▶ Your goal: Between the line containing "left eye: (367, 426)" and the line containing "right back paw: (597, 904)" lies a run of lines; give that run again exactly, with both of those lines, and nothing else from the entries below.

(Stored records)
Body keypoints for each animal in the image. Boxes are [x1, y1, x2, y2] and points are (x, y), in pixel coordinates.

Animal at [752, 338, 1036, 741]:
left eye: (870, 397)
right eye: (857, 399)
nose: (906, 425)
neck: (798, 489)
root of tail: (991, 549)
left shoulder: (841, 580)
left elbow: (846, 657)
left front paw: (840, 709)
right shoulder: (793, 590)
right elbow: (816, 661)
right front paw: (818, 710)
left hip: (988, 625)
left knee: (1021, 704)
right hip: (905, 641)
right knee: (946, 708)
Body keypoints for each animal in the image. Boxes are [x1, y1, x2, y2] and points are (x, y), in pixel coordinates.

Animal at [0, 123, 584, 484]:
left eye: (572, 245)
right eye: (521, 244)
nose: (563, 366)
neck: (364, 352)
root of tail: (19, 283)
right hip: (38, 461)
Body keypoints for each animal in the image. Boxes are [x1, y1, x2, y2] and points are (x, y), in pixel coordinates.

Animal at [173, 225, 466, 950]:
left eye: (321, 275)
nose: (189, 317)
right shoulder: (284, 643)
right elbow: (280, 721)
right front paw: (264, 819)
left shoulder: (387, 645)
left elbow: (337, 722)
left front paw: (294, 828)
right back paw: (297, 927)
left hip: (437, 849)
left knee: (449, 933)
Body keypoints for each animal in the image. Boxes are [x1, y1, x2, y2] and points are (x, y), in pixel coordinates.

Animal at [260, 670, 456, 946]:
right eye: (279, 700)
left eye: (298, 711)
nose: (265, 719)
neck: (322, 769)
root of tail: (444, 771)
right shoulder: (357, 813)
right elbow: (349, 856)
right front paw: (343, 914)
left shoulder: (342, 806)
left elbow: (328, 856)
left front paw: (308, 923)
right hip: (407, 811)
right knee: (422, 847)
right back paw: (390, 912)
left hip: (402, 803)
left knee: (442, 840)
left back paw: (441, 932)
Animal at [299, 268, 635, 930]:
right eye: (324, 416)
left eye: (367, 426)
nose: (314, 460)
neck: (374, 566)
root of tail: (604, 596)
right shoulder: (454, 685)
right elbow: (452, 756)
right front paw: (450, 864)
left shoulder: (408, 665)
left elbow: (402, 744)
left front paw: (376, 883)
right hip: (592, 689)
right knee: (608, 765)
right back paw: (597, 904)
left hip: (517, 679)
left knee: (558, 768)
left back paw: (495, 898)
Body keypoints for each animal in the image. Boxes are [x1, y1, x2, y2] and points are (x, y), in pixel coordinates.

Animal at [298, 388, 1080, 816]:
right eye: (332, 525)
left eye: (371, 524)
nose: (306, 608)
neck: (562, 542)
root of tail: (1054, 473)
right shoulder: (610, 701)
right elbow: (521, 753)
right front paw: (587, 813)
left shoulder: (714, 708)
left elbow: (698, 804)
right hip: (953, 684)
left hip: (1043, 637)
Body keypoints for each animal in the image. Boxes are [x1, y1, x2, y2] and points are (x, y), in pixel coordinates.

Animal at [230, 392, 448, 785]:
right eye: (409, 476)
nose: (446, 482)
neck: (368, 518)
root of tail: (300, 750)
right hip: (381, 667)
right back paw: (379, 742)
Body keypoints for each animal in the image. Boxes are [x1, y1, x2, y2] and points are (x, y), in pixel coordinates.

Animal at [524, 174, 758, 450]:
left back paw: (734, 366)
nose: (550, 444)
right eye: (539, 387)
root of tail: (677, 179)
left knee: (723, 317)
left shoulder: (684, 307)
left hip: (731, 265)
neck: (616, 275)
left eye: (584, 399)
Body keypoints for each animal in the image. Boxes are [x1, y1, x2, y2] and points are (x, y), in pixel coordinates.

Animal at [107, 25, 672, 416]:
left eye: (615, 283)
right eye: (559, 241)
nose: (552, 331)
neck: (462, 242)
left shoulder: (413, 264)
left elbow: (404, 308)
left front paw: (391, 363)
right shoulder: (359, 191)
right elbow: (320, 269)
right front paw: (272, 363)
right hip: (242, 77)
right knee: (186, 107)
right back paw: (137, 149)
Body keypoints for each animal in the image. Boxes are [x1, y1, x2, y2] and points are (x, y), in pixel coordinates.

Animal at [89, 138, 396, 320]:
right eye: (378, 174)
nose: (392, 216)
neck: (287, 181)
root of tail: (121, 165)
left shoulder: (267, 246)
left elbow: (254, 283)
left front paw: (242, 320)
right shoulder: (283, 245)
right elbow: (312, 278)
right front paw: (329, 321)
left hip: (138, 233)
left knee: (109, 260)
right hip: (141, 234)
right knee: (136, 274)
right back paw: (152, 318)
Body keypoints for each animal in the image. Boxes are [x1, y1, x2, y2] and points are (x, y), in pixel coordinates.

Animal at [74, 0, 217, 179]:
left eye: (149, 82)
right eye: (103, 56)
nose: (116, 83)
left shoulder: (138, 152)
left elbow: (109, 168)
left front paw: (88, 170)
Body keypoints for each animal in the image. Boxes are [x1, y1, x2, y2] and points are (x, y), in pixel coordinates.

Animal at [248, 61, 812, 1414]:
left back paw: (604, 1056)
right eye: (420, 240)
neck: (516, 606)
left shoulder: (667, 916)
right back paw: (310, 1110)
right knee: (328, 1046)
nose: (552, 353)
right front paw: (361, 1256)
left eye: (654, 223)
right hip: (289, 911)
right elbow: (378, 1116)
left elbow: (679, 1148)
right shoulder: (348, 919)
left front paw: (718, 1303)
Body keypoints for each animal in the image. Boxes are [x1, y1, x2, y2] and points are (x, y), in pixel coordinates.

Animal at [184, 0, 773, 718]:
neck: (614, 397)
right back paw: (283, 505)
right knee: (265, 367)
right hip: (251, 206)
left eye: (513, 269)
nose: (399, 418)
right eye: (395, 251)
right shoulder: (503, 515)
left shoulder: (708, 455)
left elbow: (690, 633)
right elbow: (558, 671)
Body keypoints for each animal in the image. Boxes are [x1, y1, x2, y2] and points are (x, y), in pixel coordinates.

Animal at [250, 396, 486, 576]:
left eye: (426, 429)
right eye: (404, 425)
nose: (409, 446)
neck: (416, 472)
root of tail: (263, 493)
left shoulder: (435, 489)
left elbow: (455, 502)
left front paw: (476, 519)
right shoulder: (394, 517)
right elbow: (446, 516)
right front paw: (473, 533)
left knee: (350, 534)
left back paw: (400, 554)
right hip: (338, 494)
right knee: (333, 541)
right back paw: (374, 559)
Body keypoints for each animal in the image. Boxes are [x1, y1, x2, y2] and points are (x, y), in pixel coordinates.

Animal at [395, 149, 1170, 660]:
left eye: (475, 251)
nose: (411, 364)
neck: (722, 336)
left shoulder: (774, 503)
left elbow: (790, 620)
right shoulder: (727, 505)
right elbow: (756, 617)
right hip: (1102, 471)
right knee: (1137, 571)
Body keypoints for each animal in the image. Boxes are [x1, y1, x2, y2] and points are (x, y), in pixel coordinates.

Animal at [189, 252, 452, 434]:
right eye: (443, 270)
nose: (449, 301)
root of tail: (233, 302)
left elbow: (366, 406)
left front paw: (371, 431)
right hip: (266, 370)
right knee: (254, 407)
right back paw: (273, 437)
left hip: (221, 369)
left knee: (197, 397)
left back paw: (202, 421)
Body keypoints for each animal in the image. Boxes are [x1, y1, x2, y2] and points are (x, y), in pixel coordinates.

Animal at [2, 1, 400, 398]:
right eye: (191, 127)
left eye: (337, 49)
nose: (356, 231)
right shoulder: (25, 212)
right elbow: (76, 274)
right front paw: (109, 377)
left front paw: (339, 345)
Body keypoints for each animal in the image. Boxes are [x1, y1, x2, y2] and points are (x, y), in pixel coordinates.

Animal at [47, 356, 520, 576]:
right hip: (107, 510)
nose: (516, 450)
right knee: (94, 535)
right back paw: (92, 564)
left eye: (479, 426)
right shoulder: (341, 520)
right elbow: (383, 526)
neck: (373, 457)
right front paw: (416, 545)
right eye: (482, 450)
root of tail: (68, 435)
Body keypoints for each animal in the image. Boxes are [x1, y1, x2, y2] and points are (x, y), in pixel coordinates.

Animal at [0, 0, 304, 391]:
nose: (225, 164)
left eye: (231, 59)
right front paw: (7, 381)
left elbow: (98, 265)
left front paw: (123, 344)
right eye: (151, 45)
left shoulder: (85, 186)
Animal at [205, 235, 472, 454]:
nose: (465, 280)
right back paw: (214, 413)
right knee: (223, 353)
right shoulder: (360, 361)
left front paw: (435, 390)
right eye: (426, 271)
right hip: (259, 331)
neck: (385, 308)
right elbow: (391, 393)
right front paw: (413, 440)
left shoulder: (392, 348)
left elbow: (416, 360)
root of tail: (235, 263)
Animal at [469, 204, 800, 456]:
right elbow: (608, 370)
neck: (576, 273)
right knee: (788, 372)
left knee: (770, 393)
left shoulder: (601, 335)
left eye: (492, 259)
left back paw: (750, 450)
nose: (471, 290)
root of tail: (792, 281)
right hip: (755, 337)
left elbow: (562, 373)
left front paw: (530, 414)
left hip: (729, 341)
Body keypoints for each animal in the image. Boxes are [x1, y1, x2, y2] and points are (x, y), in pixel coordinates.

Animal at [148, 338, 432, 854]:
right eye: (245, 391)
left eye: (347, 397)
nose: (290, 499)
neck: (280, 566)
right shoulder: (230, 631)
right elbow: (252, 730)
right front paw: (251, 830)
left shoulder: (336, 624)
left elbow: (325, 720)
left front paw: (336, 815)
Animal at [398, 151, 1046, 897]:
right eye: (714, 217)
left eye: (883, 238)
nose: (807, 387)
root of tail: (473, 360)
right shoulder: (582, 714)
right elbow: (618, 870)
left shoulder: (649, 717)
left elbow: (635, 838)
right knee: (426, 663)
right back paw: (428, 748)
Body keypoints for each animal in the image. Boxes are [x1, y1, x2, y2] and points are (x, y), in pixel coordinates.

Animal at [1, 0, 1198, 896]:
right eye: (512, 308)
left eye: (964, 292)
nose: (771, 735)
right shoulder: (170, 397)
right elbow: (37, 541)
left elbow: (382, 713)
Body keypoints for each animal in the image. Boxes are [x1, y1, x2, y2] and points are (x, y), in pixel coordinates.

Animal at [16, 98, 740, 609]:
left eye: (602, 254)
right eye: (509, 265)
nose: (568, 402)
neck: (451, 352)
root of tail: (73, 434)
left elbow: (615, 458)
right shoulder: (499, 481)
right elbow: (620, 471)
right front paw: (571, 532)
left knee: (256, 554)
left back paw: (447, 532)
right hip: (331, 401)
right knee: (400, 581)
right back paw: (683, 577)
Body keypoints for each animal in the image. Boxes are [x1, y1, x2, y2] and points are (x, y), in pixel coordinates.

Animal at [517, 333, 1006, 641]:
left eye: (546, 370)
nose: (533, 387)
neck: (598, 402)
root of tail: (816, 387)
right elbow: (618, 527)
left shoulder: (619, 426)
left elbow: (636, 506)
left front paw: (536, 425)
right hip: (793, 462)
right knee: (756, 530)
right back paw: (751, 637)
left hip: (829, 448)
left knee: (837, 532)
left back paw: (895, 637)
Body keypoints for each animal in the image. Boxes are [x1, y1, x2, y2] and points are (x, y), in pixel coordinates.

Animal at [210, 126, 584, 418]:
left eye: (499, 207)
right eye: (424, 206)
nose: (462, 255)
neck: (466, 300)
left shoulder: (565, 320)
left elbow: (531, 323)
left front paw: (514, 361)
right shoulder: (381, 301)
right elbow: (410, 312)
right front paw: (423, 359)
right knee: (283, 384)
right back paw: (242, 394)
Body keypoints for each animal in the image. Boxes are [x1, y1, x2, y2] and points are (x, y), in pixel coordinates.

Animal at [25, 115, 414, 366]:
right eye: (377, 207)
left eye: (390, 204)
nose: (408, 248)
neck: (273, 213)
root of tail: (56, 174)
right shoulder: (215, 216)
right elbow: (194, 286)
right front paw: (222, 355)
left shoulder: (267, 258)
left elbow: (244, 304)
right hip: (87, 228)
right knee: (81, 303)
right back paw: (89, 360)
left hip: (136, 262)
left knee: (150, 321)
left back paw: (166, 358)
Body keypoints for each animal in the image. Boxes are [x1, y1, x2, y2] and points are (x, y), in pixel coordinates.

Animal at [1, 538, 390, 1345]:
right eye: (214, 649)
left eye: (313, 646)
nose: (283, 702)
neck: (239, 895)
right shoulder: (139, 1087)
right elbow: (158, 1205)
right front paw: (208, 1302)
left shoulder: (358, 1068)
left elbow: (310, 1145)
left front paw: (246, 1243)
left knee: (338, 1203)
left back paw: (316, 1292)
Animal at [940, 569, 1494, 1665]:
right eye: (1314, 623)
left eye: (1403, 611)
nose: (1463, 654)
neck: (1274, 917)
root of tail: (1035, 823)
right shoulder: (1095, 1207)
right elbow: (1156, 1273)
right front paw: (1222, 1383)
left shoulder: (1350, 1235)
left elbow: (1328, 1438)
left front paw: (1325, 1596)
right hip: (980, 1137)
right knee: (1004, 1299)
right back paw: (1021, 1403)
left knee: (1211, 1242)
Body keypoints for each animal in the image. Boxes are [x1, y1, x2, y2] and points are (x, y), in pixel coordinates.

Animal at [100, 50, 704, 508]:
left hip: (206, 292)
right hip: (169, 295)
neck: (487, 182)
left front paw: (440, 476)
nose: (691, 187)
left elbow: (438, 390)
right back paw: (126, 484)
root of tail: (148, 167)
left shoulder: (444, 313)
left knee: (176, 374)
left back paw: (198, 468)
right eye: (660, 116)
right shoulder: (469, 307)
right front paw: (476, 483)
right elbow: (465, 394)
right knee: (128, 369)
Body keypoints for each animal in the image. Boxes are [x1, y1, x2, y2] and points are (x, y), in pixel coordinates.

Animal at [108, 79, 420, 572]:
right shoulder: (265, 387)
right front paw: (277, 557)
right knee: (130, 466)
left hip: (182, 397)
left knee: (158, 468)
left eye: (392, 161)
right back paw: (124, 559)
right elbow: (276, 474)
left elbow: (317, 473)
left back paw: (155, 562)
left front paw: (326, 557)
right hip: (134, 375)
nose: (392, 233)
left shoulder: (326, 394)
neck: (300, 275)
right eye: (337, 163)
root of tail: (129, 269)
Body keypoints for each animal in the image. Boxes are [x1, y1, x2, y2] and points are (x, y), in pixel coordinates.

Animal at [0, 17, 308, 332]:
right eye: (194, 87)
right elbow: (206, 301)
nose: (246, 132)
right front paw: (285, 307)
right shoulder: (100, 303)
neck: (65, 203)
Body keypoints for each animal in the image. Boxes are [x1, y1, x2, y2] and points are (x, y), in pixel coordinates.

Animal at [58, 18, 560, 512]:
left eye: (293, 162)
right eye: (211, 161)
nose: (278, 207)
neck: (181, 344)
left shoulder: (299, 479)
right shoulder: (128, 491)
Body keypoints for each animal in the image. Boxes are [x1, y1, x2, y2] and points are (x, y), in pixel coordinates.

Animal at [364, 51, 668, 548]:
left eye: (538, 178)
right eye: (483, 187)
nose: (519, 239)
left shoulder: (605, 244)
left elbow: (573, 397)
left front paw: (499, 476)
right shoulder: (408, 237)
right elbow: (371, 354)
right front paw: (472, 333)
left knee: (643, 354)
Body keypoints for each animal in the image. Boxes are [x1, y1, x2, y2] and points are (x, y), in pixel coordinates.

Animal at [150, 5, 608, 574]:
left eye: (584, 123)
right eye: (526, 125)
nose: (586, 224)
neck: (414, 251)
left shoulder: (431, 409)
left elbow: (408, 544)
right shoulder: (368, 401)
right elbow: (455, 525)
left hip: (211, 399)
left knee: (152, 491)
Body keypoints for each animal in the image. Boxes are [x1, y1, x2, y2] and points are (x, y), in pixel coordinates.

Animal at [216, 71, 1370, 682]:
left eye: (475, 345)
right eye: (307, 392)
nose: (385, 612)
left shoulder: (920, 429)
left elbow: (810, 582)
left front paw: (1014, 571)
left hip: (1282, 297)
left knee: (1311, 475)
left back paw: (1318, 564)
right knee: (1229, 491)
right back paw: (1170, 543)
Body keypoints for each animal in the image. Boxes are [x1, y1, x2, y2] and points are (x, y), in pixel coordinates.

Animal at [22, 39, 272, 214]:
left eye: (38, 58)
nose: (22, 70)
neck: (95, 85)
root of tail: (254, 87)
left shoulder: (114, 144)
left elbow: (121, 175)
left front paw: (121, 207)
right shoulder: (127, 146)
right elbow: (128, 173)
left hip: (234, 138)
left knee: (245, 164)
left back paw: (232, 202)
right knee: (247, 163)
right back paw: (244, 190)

▶ Your solution:
left eye: (367, 426)
nose: (314, 460)
neck: (374, 566)
root of tail: (604, 596)
right shoulder: (454, 685)
right elbow: (452, 756)
right front paw: (450, 864)
left shoulder: (408, 665)
left elbow: (402, 744)
left front paw: (376, 883)
right hip: (592, 689)
right knee: (608, 765)
right back paw: (597, 904)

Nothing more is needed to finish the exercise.